Below are the records; collect from them each line containing the string "source".

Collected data
──────────

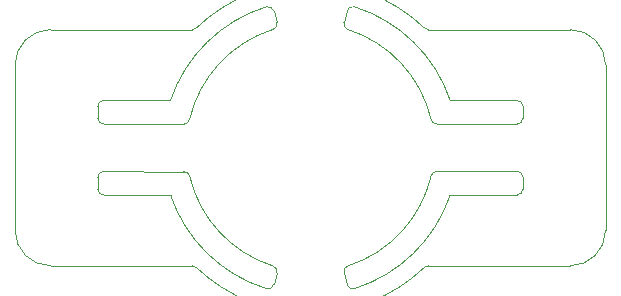
<source format=gm1>
G04 #@! TF.GenerationSoftware,KiCad,Pcbnew,5.1.9+dfsg1-1*
G04 #@! TF.CreationDate,2023-03-08T14:18:00+09:00*
G04 #@! TF.ProjectId,mid,6d69642e-6b69-4636-9164-5f7063625858,rev?*
G04 #@! TF.SameCoordinates,Original*
G04 #@! TF.FileFunction,Profile,NP*
%FSLAX46Y46*%
G04 Gerber Fmt 4.6, Leading zero omitted, Abs format (unit mm)*
G04 Created by KiCad (PCBNEW 5.1.9+dfsg1-1) date 2023-03-08 14:18:00*
%MOMM*%
%LPD*%
G01*
G04 APERTURE LIST*
G04 #@! TA.AperFunction,Profile*
%ADD10C,0.050000*%
G04 #@! TD*
G04 APERTURE END LIST*
D10*
X171896868Y-131581043D02*
X172155932Y-130614201D01*
X178106783Y-131580064D02*
X177847414Y-130613304D01*
X178103130Y-108418956D02*
G75*
G02*
X178735514Y-108071215I482963J-129410D01*
G01*
X178735514Y-108071213D02*
G75*
G02*
X186842719Y-116000000I-3735515J-11928787D01*
G01*
X171264484Y-131928786D02*
G75*
G02*
X163162494Y-124015404I3735515J11928786D01*
G01*
X157499241Y-124006819D02*
X163162494Y-124015404D01*
X185712143Y-118000001D02*
G75*
G02*
X185225226Y-117613637I-1J500001D01*
G01*
X178175801Y-109991789D02*
G75*
G02*
X185225226Y-117613637I-3175802J-10008211D01*
G01*
X186842717Y-123999999D02*
G75*
G02*
X178739276Y-131927606I-11842718J3999999D01*
G01*
X152999999Y-130000000D02*
X164999999Y-130000000D01*
X152999999Y-130000000D02*
G75*
G02*
X149999999Y-127000000I0J3000000D01*
G01*
X164292624Y-122017117D02*
G75*
G02*
X164778599Y-122402702I-758J-499999D01*
G01*
X177847414Y-130613304D02*
G75*
G02*
X178178957Y-130007208I482922J129562D01*
G01*
X171893216Y-108419936D02*
X172152585Y-109386696D01*
X171260722Y-108072393D02*
G75*
G02*
X171893216Y-108419936I149571J-477105D01*
G01*
X200000000Y-127000000D02*
X199999999Y-113000000D01*
X200000000Y-127000000D02*
G75*
G02*
X197000000Y-130000000I-3000000J0D01*
G01*
X157499999Y-117993741D02*
G75*
G02*
X156999999Y-117493741I0J500000D01*
G01*
X164999999Y-110000000D02*
X152999999Y-110000000D01*
X165344827Y-109862069D02*
G75*
G02*
X164999999Y-110000000I-344828J362069D01*
G01*
X156999999Y-116500000D02*
G75*
G02*
X157499999Y-116000000I500000J0D01*
G01*
X156999999Y-117493741D02*
X156999999Y-116500000D01*
X163157281Y-116000001D02*
G75*
G02*
X171260722Y-108072394I11842718J-3999999D01*
G01*
X157499999Y-116000000D02*
X163157280Y-116000001D01*
X184999999Y-130000000D02*
X197000000Y-130000000D01*
X184655171Y-130137931D02*
G75*
G02*
X184999999Y-130000000I344828J-362069D01*
G01*
X193000000Y-117500000D02*
G75*
G02*
X192500000Y-118000000I-500000J0D01*
G01*
X185712142Y-118000000D02*
X192500000Y-118000000D01*
X192500000Y-124000000D02*
X186842719Y-123999999D01*
X164999999Y-130000000D02*
G75*
G02*
X165344827Y-130137931I0J-500000D01*
G01*
X171896868Y-131581044D02*
G75*
G02*
X171264484Y-131928785I-482963J129410D01*
G01*
X185225226Y-122386364D02*
G75*
G02*
X185712142Y-122000000I486916J-113636D01*
G01*
X171824198Y-130008211D02*
G75*
G02*
X164778599Y-122402702I3175801J10008211D01*
G01*
X171824197Y-130008210D02*
G75*
G02*
X172155932Y-130614201I-151228J-476582D01*
G01*
X164776169Y-117607662D02*
G75*
G02*
X171821042Y-109992792I10223830J-2392338D01*
G01*
X172152585Y-109386696D02*
G75*
G02*
X171821042Y-109992792I-482922J-129562D01*
G01*
X164292624Y-122017117D02*
X157500757Y-122006822D01*
X149999999Y-113000000D02*
X149999999Y-127000000D01*
X149999999Y-113000000D02*
G75*
G02*
X152999999Y-110000000I3000000J0D01*
G01*
X156999999Y-122506821D02*
X156999999Y-123506820D01*
X164289319Y-117993741D02*
X157499999Y-117993741D01*
X164776168Y-117607662D02*
G75*
G02*
X164289319Y-117993741I-486849J113921D01*
G01*
X192500000Y-121999999D02*
G75*
G02*
X193000000Y-122499999I0J-500000D01*
G01*
X185712142Y-122000000D02*
X192500000Y-121999999D01*
X193000000Y-123500000D02*
G75*
G02*
X192500000Y-124000000I-500000J0D01*
G01*
X193000000Y-122499999D02*
X193000000Y-123500000D01*
X196999999Y-110000000D02*
X184999999Y-110000000D01*
X196999999Y-110000000D02*
G75*
G02*
X199999999Y-113000000I0J-3000000D01*
G01*
X192500000Y-116000000D02*
X186842719Y-116000000D01*
X178739276Y-131927606D02*
G75*
G02*
X178106783Y-131580064I-149571J477104D01*
G01*
X184655172Y-130137931D02*
G75*
G02*
X165344827Y-130137931I-9655173J10137931D01*
G01*
X178175801Y-109991790D02*
G75*
G02*
X177844066Y-109385799I151228J476582D01*
G01*
X178103131Y-108418957D02*
X177844066Y-109385799D01*
X185225225Y-122386363D02*
G75*
G02*
X178178957Y-130007208I-10225226J2386363D01*
G01*
X157499241Y-124006819D02*
G75*
G02*
X156999999Y-123506820I758J499999D01*
G01*
X165344827Y-109862069D02*
G75*
G02*
X184655172Y-109862069I9655172J-10137931D01*
G01*
X184999999Y-110000000D02*
G75*
G02*
X184655172Y-109862069I0J500000D01*
G01*
X156999999Y-122506821D02*
G75*
G02*
X157500757Y-122006822I500000J0D01*
G01*
X192500000Y-116000000D02*
G75*
G02*
X193000000Y-116500000I0J-500000D01*
G01*
X193000000Y-117500000D02*
X193000000Y-116500000D01*
M02*

</source>
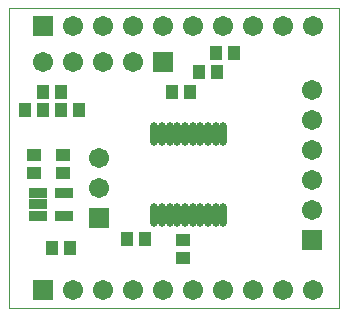
<source format=gts>
G04 Layer_Color=8388736*
%FSLAX25Y25*%
%MOIN*%
G70*
G01*
G75*
%ADD16C,0.00394*%
%ADD23R,0.03950X0.04737*%
%ADD24O,0.02572X0.07887*%
%ADD25R,0.06312X0.03556*%
%ADD26R,0.04737X0.03950*%
%ADD27C,0.06706*%
%ADD28R,0.06706X0.06706*%
%ADD29R,0.06706X0.06706*%
D16*
X0Y0D02*
Y100000D01*
X110000D01*
Y0D02*
Y100000D01*
X0Y0D02*
X110000D01*
D23*
X11468Y72000D02*
D03*
X17531D02*
D03*
X17469Y66000D02*
D03*
X23531D02*
D03*
X39469Y23000D02*
D03*
X45531D02*
D03*
X20488Y20012D02*
D03*
X14425D02*
D03*
X75032Y85000D02*
D03*
X68968D02*
D03*
X69532Y78500D02*
D03*
X63468D02*
D03*
X54469Y72000D02*
D03*
X60532D02*
D03*
X11531Y66000D02*
D03*
X5469D02*
D03*
D24*
X48484Y31114D02*
D03*
X51043Y31114D02*
D03*
X53602Y31114D02*
D03*
X56161D02*
D03*
X58720D02*
D03*
X61279D02*
D03*
X63839D02*
D03*
X66398Y31114D02*
D03*
X68957D02*
D03*
X71516Y31114D02*
D03*
X48484Y57886D02*
D03*
X51043D02*
D03*
X53602D02*
D03*
X56161D02*
D03*
X58720D02*
D03*
X61279D02*
D03*
X63839D02*
D03*
X66398D02*
D03*
X68957D02*
D03*
X71516D02*
D03*
D25*
X9669Y38240D02*
D03*
Y34500D02*
D03*
Y30760D02*
D03*
X18331D02*
D03*
Y38240D02*
D03*
D26*
X8500Y44969D02*
D03*
Y51032D02*
D03*
X18000Y44969D02*
D03*
Y51032D02*
D03*
X58000Y22532D02*
D03*
Y16468D02*
D03*
D27*
X30000Y50000D02*
D03*
Y40000D02*
D03*
X41500Y82000D02*
D03*
X31500D02*
D03*
X21500D02*
D03*
X11500D02*
D03*
X101000Y72500D02*
D03*
Y62500D02*
D03*
Y52500D02*
D03*
Y42500D02*
D03*
Y32500D02*
D03*
X31500Y94000D02*
D03*
X101500D02*
D03*
X91500D02*
D03*
X81500D02*
D03*
X71500D02*
D03*
X61500D02*
D03*
X51500D02*
D03*
X41500D02*
D03*
X21500D02*
D03*
X31500Y6000D02*
D03*
X101500D02*
D03*
X91500D02*
D03*
X81500D02*
D03*
X71500D02*
D03*
X61500D02*
D03*
X51500D02*
D03*
X41500D02*
D03*
X21500D02*
D03*
D28*
X30000Y30000D02*
D03*
X101000Y22500D02*
D03*
D29*
X51500Y82000D02*
D03*
X11500Y94000D02*
D03*
Y6000D02*
D03*
M02*

</source>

──────────

RESULT OF THE EXERCISE
<source format=gm1>
</source>
<source format=gts>
</source>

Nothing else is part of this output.